■ Task brief:
Repeat the data below exactly, dropping any pictures it holds.
--- Data provided Enclosed Below ---
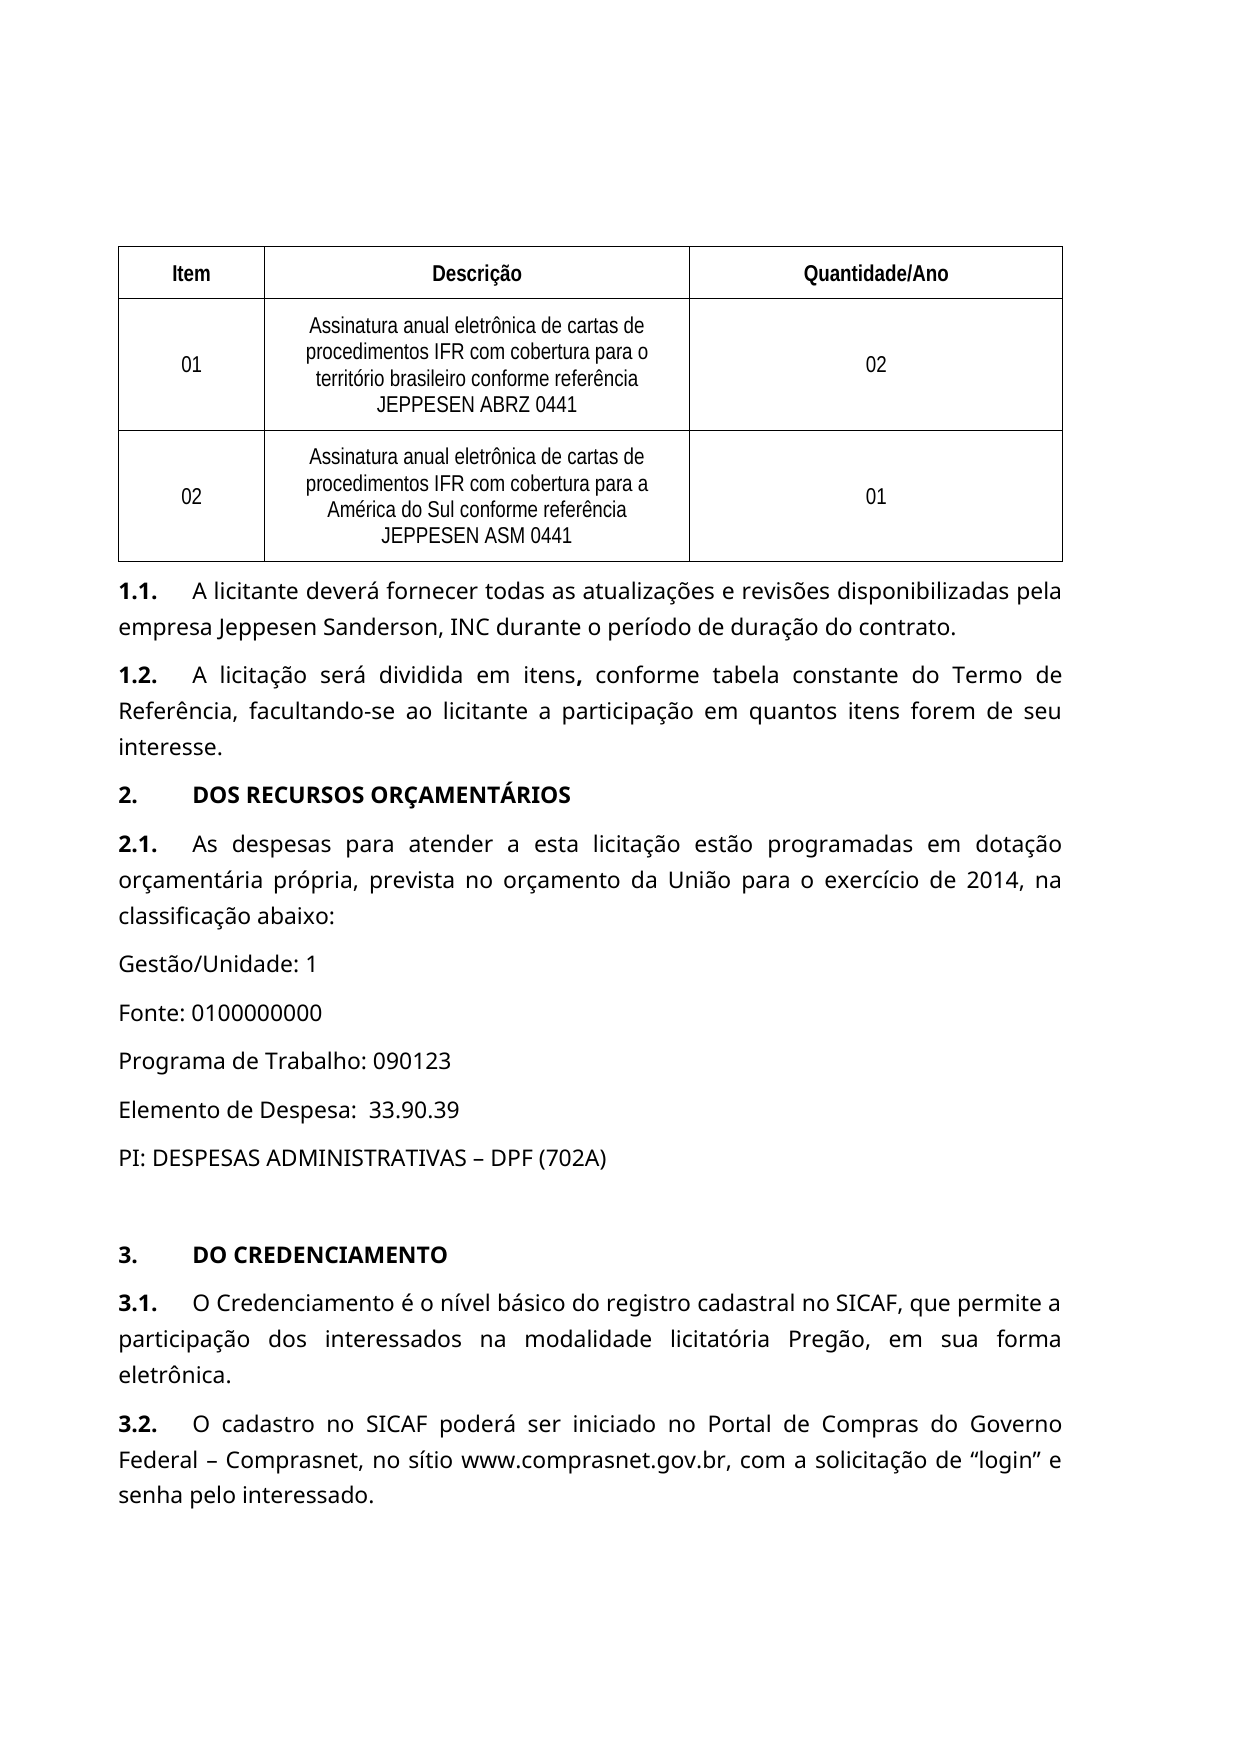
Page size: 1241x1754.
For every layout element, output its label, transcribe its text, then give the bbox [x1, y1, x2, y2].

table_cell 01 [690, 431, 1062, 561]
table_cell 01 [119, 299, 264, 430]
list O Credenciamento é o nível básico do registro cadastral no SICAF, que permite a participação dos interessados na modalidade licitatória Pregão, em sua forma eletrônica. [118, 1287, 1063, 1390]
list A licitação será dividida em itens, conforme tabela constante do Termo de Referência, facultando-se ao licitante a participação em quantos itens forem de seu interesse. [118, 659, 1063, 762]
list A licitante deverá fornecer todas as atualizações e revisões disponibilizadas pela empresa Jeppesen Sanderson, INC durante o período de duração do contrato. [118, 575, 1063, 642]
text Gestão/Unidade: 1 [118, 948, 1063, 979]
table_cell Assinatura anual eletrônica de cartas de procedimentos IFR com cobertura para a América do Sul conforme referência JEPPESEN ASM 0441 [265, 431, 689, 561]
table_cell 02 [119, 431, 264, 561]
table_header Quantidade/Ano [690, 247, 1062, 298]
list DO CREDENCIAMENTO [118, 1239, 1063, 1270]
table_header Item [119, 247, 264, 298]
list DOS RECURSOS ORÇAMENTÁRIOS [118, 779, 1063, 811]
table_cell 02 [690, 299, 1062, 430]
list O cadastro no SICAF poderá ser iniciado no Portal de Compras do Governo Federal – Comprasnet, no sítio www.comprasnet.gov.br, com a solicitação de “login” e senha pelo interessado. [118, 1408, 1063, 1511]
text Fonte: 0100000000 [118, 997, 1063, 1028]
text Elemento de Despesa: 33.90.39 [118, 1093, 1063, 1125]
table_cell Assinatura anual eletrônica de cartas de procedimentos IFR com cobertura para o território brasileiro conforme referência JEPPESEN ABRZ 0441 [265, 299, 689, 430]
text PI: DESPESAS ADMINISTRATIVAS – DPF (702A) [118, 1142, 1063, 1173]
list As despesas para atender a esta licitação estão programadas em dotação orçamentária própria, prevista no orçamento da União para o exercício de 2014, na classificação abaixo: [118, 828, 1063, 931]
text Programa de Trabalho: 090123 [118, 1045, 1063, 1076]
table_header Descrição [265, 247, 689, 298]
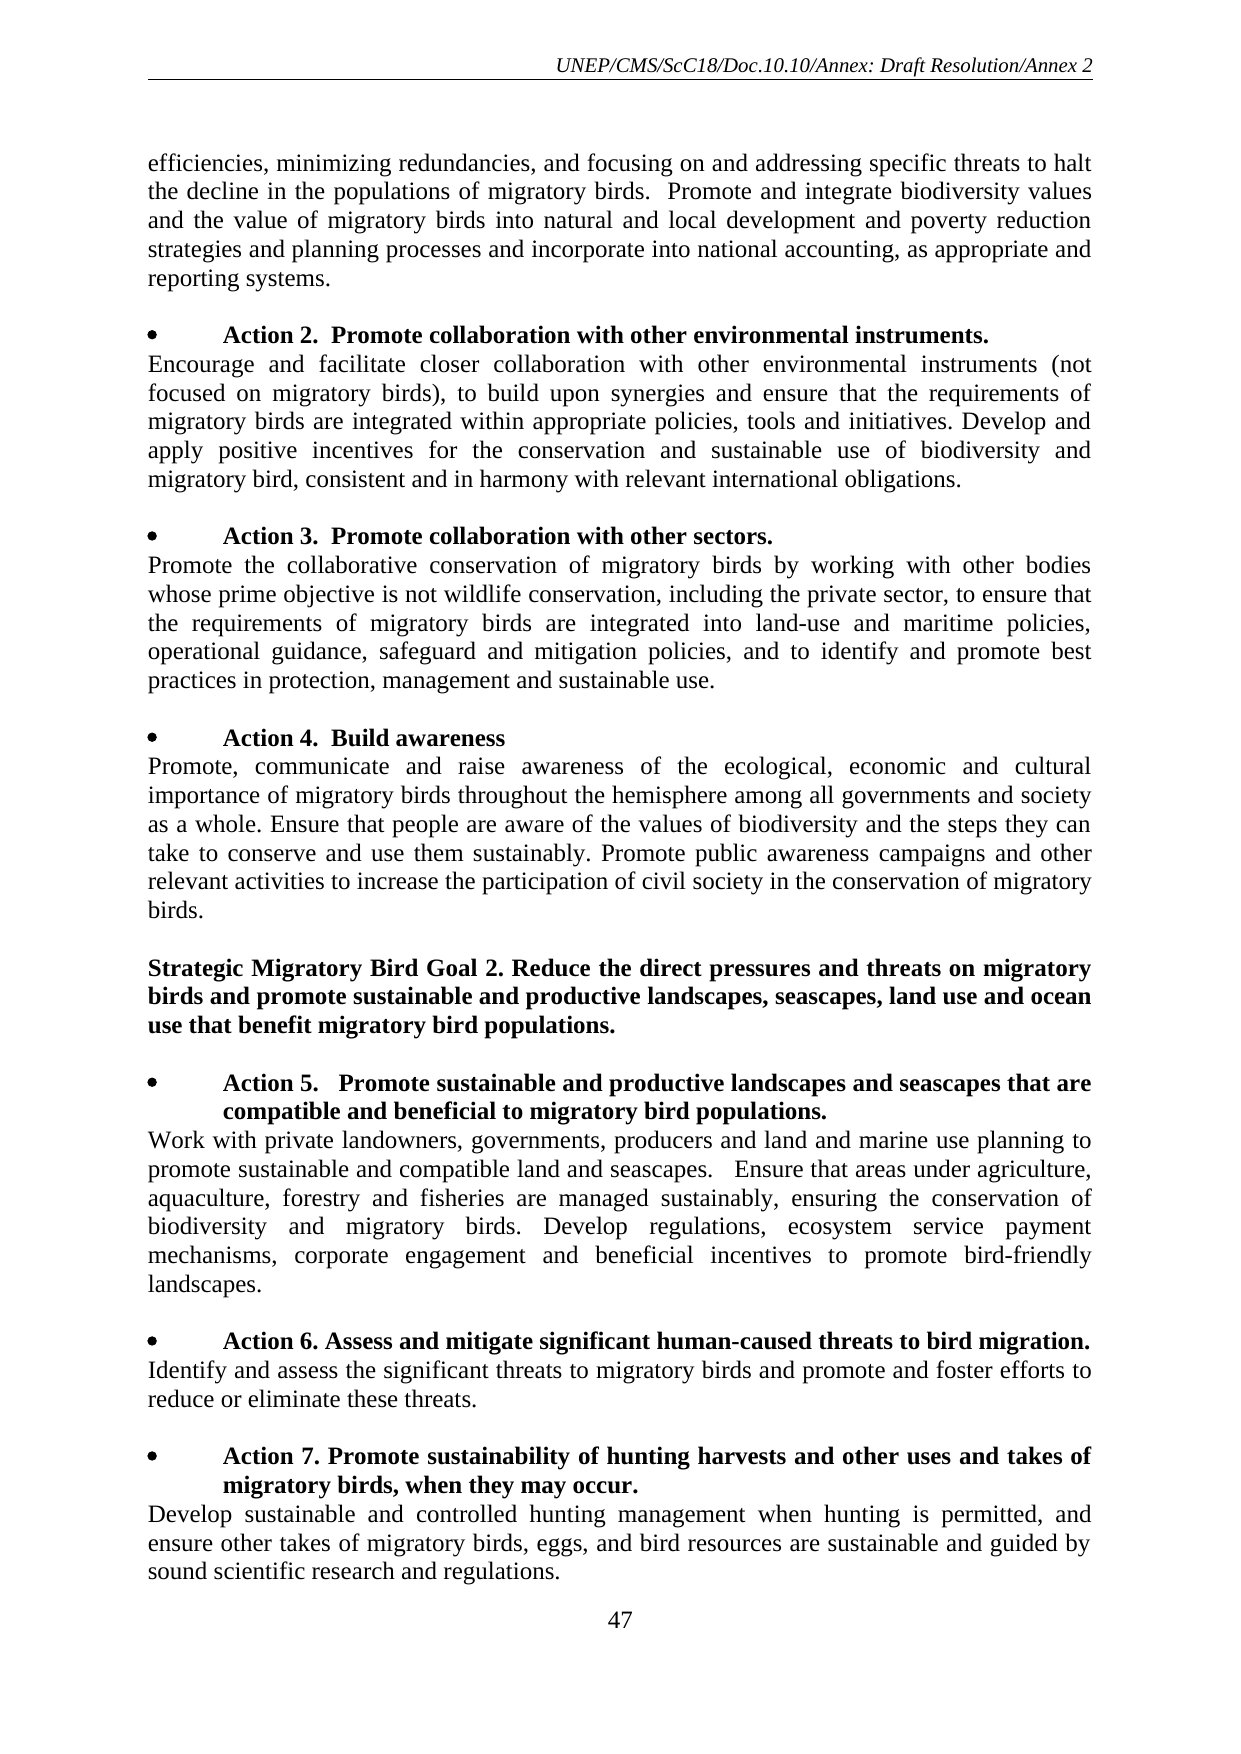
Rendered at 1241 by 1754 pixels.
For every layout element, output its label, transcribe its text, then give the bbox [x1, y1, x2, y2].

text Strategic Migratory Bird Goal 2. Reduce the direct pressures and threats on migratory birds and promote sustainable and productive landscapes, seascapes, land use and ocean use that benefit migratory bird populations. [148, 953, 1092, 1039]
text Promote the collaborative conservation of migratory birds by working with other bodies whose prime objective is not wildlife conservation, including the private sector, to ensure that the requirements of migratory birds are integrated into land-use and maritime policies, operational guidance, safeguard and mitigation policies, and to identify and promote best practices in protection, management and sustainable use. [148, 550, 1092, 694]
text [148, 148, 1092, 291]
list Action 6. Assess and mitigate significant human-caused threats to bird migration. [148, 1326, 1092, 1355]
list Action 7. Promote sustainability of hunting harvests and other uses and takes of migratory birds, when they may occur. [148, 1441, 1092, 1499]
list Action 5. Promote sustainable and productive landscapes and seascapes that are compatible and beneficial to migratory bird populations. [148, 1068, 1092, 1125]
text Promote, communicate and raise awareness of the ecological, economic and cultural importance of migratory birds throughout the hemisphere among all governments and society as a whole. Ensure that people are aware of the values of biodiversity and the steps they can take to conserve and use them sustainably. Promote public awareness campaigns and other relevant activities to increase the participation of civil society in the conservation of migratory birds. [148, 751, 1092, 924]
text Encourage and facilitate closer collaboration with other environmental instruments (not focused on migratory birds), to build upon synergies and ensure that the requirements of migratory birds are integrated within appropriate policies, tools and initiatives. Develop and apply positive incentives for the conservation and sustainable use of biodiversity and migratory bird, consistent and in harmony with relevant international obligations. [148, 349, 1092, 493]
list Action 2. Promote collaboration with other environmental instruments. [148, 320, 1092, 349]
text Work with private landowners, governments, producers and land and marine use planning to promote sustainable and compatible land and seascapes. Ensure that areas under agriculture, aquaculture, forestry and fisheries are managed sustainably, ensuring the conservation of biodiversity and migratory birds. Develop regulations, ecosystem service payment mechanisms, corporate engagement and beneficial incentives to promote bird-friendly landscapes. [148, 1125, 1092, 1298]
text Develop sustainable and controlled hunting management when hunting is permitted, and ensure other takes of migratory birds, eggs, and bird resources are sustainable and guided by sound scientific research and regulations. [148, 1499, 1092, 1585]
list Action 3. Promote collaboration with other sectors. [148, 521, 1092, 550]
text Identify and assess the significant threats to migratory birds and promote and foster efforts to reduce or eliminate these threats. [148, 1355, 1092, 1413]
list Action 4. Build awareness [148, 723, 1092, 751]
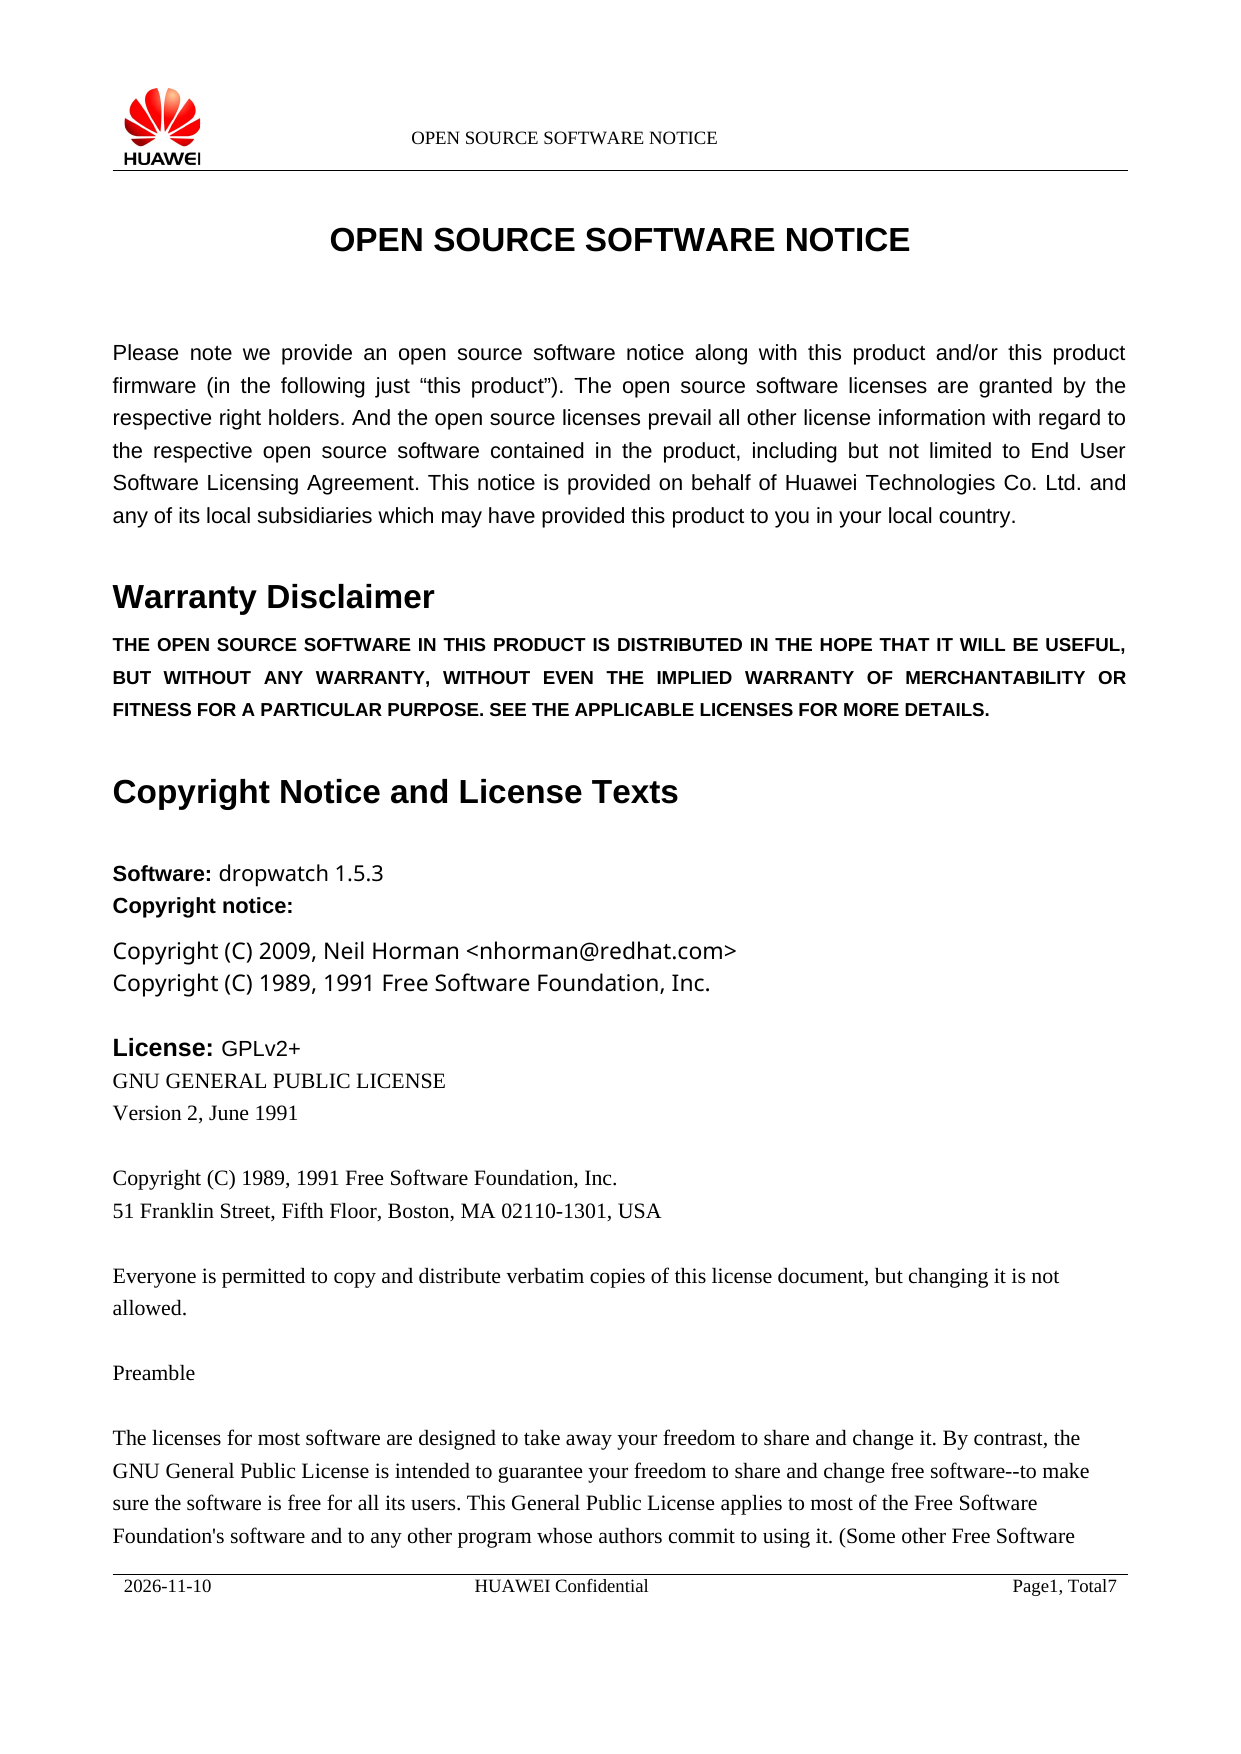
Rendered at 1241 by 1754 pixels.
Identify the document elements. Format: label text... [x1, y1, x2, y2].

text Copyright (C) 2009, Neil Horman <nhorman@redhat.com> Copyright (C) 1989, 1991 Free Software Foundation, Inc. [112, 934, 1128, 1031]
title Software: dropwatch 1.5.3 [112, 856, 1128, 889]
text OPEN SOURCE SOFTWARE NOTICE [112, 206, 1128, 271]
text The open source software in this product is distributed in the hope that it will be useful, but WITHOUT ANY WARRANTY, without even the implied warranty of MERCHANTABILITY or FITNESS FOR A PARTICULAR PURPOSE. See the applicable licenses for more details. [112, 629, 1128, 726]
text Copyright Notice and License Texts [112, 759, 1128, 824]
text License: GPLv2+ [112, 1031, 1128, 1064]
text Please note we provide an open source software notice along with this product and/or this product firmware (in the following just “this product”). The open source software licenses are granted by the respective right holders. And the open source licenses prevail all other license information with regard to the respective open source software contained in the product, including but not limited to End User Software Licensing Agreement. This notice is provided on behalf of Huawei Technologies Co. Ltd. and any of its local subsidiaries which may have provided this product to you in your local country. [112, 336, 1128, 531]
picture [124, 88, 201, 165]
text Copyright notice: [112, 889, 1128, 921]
--- End of Enclosed Data provided ---
■ Completed exercise:
Page size: 1241x1754.
For every layout element, output its label, transcribe its text, then give the bbox [x1, y1, x2, y2].

table_cell 01 [690, 431, 1062, 561]
table_cell 01 [119, 299, 264, 430]
list O Credenciamento é o nível básico do registro cadastral no SICAF, que permite a participação dos interessados na modalidade licitatória Pregão, em sua forma eletrônica. [118, 1287, 1063, 1390]
list A licitação será dividida em itens, conforme tabela constante do Termo de Referência, facultando-se ao licitante a participação em quantos itens forem de seu interesse. [118, 659, 1063, 762]
list A licitante deverá fornecer todas as atualizações e revisões disponibilizadas pela empresa Jeppesen Sanderson, INC durante o período de duração do contrato. [118, 575, 1063, 642]
text Gestão/Unidade: 1 [118, 948, 1063, 979]
table_cell Assinatura anual eletrônica de cartas de procedimentos IFR com cobertura para a América do Sul conforme referência JEPPESEN ASM 0441 [265, 431, 689, 561]
table_cell 02 [119, 431, 264, 561]
table_header Quantidade/Ano [690, 247, 1062, 298]
list DO CREDENCIAMENTO [118, 1239, 1063, 1270]
table_header Item [119, 247, 264, 298]
list DOS RECURSOS ORÇAMENTÁRIOS [118, 779, 1063, 811]
table_cell 02 [690, 299, 1062, 430]
list O cadastro no SICAF poderá ser iniciado no Portal de Compras do Governo Federal – Comprasnet, no sítio www.comprasnet.gov.br, com a solicitação de “login” e senha pelo interessado. [118, 1408, 1063, 1511]
text Fonte: 0100000000 [118, 997, 1063, 1028]
text Elemento de Despesa: 33.90.39 [118, 1093, 1063, 1125]
table_cell Assinatura anual eletrônica de cartas de procedimentos IFR com cobertura para o território brasileiro conforme referência JEPPESEN ABRZ 0441 [265, 299, 689, 430]
text PI: DESPESAS ADMINISTRATIVAS – DPF (702A) [118, 1142, 1063, 1173]
list As despesas para atender a esta licitação estão programadas em dotação orçamentária própria, prevista no orçamento da União para o exercício de 2014, na classificação abaixo: [118, 828, 1063, 931]
text Programa de Trabalho: 090123 [118, 1045, 1063, 1076]
table_header Descrição [265, 247, 689, 298]
Rendered at 1241 by 1754 pixels.
For every layout element, output its label, transcribe its text, then give the bbox [x1, y1, x2, y2].

text Strategic Migratory Bird Goal 2. Reduce the direct pressures and threats on migratory birds and promote sustainable and productive landscapes, seascapes, land use and ocean use that benefit migratory bird populations. [148, 953, 1092, 1039]
text Promote the collaborative conservation of migratory birds by working with other bodies whose prime objective is not wildlife conservation, including the private sector, to ensure that the requirements of migratory birds are integrated into land-use and maritime policies, operational guidance, safeguard and mitigation policies, and to identify and promote best practices in protection, management and sustainable use. [148, 550, 1092, 694]
text [148, 148, 1092, 291]
list Action 6. Assess and mitigate significant human-caused threats to bird migration. [148, 1326, 1092, 1355]
list Action 7. Promote sustainability of hunting harvests and other uses and takes of migratory birds, when they may occur. [148, 1441, 1092, 1499]
list Action 5. Promote sustainable and productive landscapes and seascapes that are compatible and beneficial to migratory bird populations. [148, 1068, 1092, 1125]
text Promote, communicate and raise awareness of the ecological, economic and cultural importance of migratory birds throughout the hemisphere among all governments and society as a whole. Ensure that people are aware of the values of biodiversity and the steps they can take to conserve and use them sustainably. Promote public awareness campaigns and other relevant activities to increase the participation of civil society in the conservation of migratory birds. [148, 751, 1092, 924]
text Encourage and facilitate closer collaboration with other environmental instruments (not focused on migratory birds), to build upon synergies and ensure that the requirements of migratory birds are integrated within appropriate policies, tools and initiatives. Develop and apply positive incentives for the conservation and sustainable use of biodiversity and migratory bird, consistent and in harmony with relevant international obligations. [148, 349, 1092, 493]
list Action 2. Promote collaboration with other environmental instruments. [148, 320, 1092, 349]
text Work with private landowners, governments, producers and land and marine use planning to promote sustainable and compatible land and seascapes. Ensure that areas under agriculture, aquaculture, forestry and fisheries are managed sustainably, ensuring the conservation of biodiversity and migratory birds. Develop regulations, ecosystem service payment mechanisms, corporate engagement and beneficial incentives to promote bird-friendly landscapes. [148, 1125, 1092, 1298]
text Develop sustainable and controlled hunting management when hunting is permitted, and ensure other takes of migratory birds, eggs, and bird resources are sustainable and guided by sound scientific research and regulations. [148, 1499, 1092, 1585]
list Action 3. Promote collaboration with other sectors. [148, 521, 1092, 550]
text Identify and assess the significant threats to migratory birds and promote and foster efforts to reduce or eliminate these threats. [148, 1355, 1092, 1413]
list Action 4. Build awareness [148, 723, 1092, 751]
Rendered at 1241 by 1754 pixels.
Identify the document elements. Format: label text... [x1, y1, x2, y2].

text Copyright (C) 2009, Neil Horman <nhorman@redhat.com> Copyright (C) 1989, 1991 Free Software Foundation, Inc. [112, 934, 1128, 1031]
title Software: dropwatch 1.5.3 [112, 856, 1128, 889]
text OPEN SOURCE SOFTWARE NOTICE [112, 206, 1128, 271]
text The open source software in this product is distributed in the hope that it will be useful, but WITHOUT ANY WARRANTY, without even the implied warranty of MERCHANTABILITY or FITNESS FOR A PARTICULAR PURPOSE. See the applicable licenses for more details. [112, 629, 1128, 726]
text Copyright Notice and License Texts [112, 759, 1128, 824]
text License: GPLv2+ [112, 1031, 1128, 1064]
text Please note we provide an open source software notice along with this product and/or this product firmware (in the following just “this product”). The open source software licenses are granted by the respective right holders. And the open source licenses prevail all other license information with regard to the respective open source software contained in the product, including but not limited to End User Software Licensing Agreement. This notice is provided on behalf of Huawei Technologies Co. Ltd. and any of its local subsidiaries which may have provided this product to you in your local country. [112, 336, 1128, 531]
picture [124, 88, 201, 165]
text Copyright notice: [112, 889, 1128, 921]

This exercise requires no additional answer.